- About this task -
Repeat the data in full. Every line must match.

- Data records -
□ □ □

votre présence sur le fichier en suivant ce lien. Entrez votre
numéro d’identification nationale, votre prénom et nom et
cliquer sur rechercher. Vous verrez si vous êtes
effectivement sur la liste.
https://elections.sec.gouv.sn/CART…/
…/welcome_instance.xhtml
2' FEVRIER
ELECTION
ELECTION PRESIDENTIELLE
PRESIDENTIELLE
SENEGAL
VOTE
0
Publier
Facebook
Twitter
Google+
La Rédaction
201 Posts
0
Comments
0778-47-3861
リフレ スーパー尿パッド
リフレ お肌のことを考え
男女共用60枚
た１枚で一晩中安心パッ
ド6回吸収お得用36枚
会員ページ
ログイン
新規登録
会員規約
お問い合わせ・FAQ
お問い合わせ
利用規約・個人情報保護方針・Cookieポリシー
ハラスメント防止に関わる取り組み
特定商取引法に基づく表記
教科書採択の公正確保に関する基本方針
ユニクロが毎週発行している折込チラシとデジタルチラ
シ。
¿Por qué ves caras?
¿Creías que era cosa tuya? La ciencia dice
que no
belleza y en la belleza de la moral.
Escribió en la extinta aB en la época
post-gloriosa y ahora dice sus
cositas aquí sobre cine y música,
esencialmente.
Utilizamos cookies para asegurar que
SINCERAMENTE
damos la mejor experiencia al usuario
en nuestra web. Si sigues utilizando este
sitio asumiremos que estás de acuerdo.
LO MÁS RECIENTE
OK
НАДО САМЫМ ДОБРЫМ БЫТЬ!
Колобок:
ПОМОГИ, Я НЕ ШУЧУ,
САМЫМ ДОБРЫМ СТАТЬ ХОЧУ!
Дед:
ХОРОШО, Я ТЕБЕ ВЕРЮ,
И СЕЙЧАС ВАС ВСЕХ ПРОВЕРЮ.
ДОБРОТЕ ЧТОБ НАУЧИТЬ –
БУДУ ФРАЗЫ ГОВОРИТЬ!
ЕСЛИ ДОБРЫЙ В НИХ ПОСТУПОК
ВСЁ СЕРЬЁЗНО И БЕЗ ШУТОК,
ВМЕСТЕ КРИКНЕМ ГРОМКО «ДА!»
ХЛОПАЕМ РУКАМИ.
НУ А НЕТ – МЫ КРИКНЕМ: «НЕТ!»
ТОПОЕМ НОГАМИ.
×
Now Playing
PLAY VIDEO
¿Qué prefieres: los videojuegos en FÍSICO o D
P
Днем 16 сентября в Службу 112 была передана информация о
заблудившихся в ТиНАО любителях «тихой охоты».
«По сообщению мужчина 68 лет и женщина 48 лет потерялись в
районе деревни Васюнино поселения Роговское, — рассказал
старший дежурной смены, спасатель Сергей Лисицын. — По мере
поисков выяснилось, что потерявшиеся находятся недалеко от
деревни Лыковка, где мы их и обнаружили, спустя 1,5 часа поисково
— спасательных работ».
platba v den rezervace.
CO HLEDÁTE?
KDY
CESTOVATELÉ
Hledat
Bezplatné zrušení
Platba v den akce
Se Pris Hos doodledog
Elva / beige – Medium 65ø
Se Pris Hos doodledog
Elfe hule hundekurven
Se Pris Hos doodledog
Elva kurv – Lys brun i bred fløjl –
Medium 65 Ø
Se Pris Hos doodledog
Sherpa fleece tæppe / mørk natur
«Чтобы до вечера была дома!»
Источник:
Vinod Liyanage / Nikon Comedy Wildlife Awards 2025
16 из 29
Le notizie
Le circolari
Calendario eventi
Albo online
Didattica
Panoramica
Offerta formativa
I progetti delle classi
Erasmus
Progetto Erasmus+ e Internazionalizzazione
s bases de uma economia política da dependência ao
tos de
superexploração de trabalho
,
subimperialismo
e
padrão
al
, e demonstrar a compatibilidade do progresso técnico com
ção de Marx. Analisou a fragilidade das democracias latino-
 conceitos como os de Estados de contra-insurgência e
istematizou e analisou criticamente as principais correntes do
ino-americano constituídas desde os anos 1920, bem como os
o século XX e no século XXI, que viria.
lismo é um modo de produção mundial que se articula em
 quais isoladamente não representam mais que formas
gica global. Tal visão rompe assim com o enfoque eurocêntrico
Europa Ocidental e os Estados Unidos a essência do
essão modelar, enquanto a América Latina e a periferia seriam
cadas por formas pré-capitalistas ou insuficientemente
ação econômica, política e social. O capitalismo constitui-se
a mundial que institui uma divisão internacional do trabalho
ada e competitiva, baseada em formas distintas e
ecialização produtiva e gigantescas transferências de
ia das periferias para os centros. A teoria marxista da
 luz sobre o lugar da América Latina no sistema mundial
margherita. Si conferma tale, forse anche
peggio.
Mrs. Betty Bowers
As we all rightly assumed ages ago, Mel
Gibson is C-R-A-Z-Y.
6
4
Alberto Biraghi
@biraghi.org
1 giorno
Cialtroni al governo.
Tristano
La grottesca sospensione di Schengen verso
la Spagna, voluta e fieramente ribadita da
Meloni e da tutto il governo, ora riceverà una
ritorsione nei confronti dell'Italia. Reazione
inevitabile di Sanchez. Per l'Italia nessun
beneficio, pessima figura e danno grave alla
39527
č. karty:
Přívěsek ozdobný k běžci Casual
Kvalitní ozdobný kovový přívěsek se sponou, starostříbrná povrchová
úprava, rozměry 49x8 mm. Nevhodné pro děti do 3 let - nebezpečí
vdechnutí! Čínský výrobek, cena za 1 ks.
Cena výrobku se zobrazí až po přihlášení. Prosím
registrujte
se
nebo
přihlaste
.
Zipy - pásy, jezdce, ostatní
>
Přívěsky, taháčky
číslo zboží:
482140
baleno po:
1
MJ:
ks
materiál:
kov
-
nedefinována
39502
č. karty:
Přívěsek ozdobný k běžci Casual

□ □ □

- Worked solution -
votre présence sur le fichier en suivant ce lien. Entrez votre
numéro d’identification nationale, votre prénom et nom et
cliquer sur rechercher. Vous verrez si vous êtes
effectivement sur la liste.
https://elections.sec.gouv.sn/CART…/
…/welcome_instance.xhtml
2' FEVRIER
ELECTION
ELECTION PRESIDENTIELLE
PRESIDENTIELLE
SENEGAL
VOTE
0
Publier
Facebook
Twitter
Google+
La Rédaction
201 Posts
0
Comments
0778-47-3861
リフレ スーパー尿パッド
リフレ お肌のことを考え
男女共用60枚
た１枚で一晩中安心パッ
ド6回吸収お得用36枚
会員ページ
ログイン
新規登録
会員規約
お問い合わせ・FAQ
お問い合わせ
利用規約・個人情報保護方針・Cookieポリシー
ハラスメント防止に関わる取り組み
特定商取引法に基づく表記
教科書採択の公正確保に関する基本方針
ユニクロが毎週発行している折込チラシとデジタルチラ
シ。
¿Por qué ves caras?
¿Creías que era cosa tuya? La ciencia dice
que no
belleza y en la belleza de la moral.
Escribió en la extinta aB en la época
post-gloriosa y ahora dice sus
cositas aquí sobre cine y música,
esencialmente.
Utilizamos cookies para asegurar que
SINCERAMENTE
damos la mejor experiencia al usuario
en nuestra web. Si sigues utilizando este
sitio asumiremos que estás de acuerdo.
LO MÁS RECIENTE
OK
НАДО САМЫМ ДОБРЫМ БЫТЬ!
Колобок:
ПОМОГИ, Я НЕ ШУЧУ,
САМЫМ ДОБРЫМ СТАТЬ ХОЧУ!
Дед:
ХОРОШО, Я ТЕБЕ ВЕРЮ,
И СЕЙЧАС ВАС ВСЕХ ПРОВЕРЮ.
ДОБРОТЕ ЧТОБ НАУЧИТЬ –
БУДУ ФРАЗЫ ГОВОРИТЬ!
ЕСЛИ ДОБРЫЙ В НИХ ПОСТУПОК
ВСЁ СЕРЬЁЗНО И БЕЗ ШУТОК,
ВМЕСТЕ КРИКНЕМ ГРОМКО «ДА!»
ХЛОПАЕМ РУКАМИ.
НУ А НЕТ – МЫ КРИКНЕМ: «НЕТ!»
ТОПОЕМ НОГАМИ.
×
Now Playing
PLAY VIDEO
¿Qué prefieres: los videojuegos en FÍSICO o D
P
Днем 16 сентября в Службу 112 была передана информация о
заблудившихся в ТиНАО любителях «тихой охоты».
«По сообщению мужчина 68 лет и женщина 48 лет потерялись в
районе деревни Васюнино поселения Роговское, — рассказал
старший дежурной смены, спасатель Сергей Лисицын. — По мере
поисков выяснилось, что потерявшиеся находятся недалеко от
деревни Лыковка, где мы их и обнаружили, спустя 1,5 часа поисково
— спасательных работ».
platba v den rezervace.
CO HLEDÁTE?
KDY
CESTOVATELÉ
Hledat
Bezplatné zrušení
Platba v den akce
Se Pris Hos doodledog
Elva / beige – Medium 65ø
Se Pris Hos doodledog
Elfe hule hundekurven
Se Pris Hos doodledog
Elva kurv – Lys brun i bred fløjl –
Medium 65 Ø
Se Pris Hos doodledog
Sherpa fleece tæppe / mørk natur
«Чтобы до вечера была дома!»
Источник:
Vinod Liyanage / Nikon Comedy Wildlife Awards 2025
16 из 29
Le notizie
Le circolari
Calendario eventi
Albo online
Didattica
Panoramica
Offerta formativa
I progetti delle classi
Erasmus
Progetto Erasmus+ e Internazionalizzazione
s bases de uma economia política da dependência ao
tos de
superexploração de trabalho
,
subimperialismo
e
padrão
al
, e demonstrar a compatibilidade do progresso técnico com
ção de Marx. Analisou a fragilidade das democracias latino-
 conceitos como os de Estados de contra-insurgência e
istematizou e analisou criticamente as principais correntes do
ino-americano constituídas desde os anos 1920, bem como os
o século XX e no século XXI, que viria.
lismo é um modo de produção mundial que se articula em
 quais isoladamente não representam mais que formas
gica global. Tal visão rompe assim com o enfoque eurocêntrico
Europa Ocidental e os Estados Unidos a essência do
essão modelar, enquanto a América Latina e a periferia seriam
cadas por formas pré-capitalistas ou insuficientemente
ação econômica, política e social. O capitalismo constitui-se
a mundial que institui uma divisão internacional do trabalho
ada e competitiva, baseada em formas distintas e
ecialização produtiva e gigantescas transferências de
ia das periferias para os centros. A teoria marxista da
 luz sobre o lugar da América Latina no sistema mundial
margherita. Si conferma tale, forse anche
peggio.
Mrs. Betty Bowers
As we all rightly assumed ages ago, Mel
Gibson is C-R-A-Z-Y.
6
4
Alberto Biraghi
@biraghi.org
1 giorno
Cialtroni al governo.
Tristano
La grottesca sospensione di Schengen verso
la Spagna, voluta e fieramente ribadita da
Meloni e da tutto il governo, ora riceverà una
ritorsione nei confronti dell'Italia. Reazione
inevitabile di Sanchez. Per l'Italia nessun
beneficio, pessima figura e danno grave alla
39527
č. karty:
Přívěsek ozdobný k běžci Casual
Kvalitní ozdobný kovový přívěsek se sponou, starostříbrná povrchová
úprava, rozměry 49x8 mm. Nevhodné pro děti do 3 let - nebezpečí
vdechnutí! Čínský výrobek, cena za 1 ks.
Cena výrobku se zobrazí až po přihlášení. Prosím
registrujte
se
nebo
přihlaste
.
Zipy - pásy, jezdce, ostatní
>
Přívěsky, taháčky
číslo zboží:
482140
baleno po:
1
MJ:
ks
materiál:
kov
-
nedefinována
39502
č. karty:
Přívěsek ozdobný k běžci Casual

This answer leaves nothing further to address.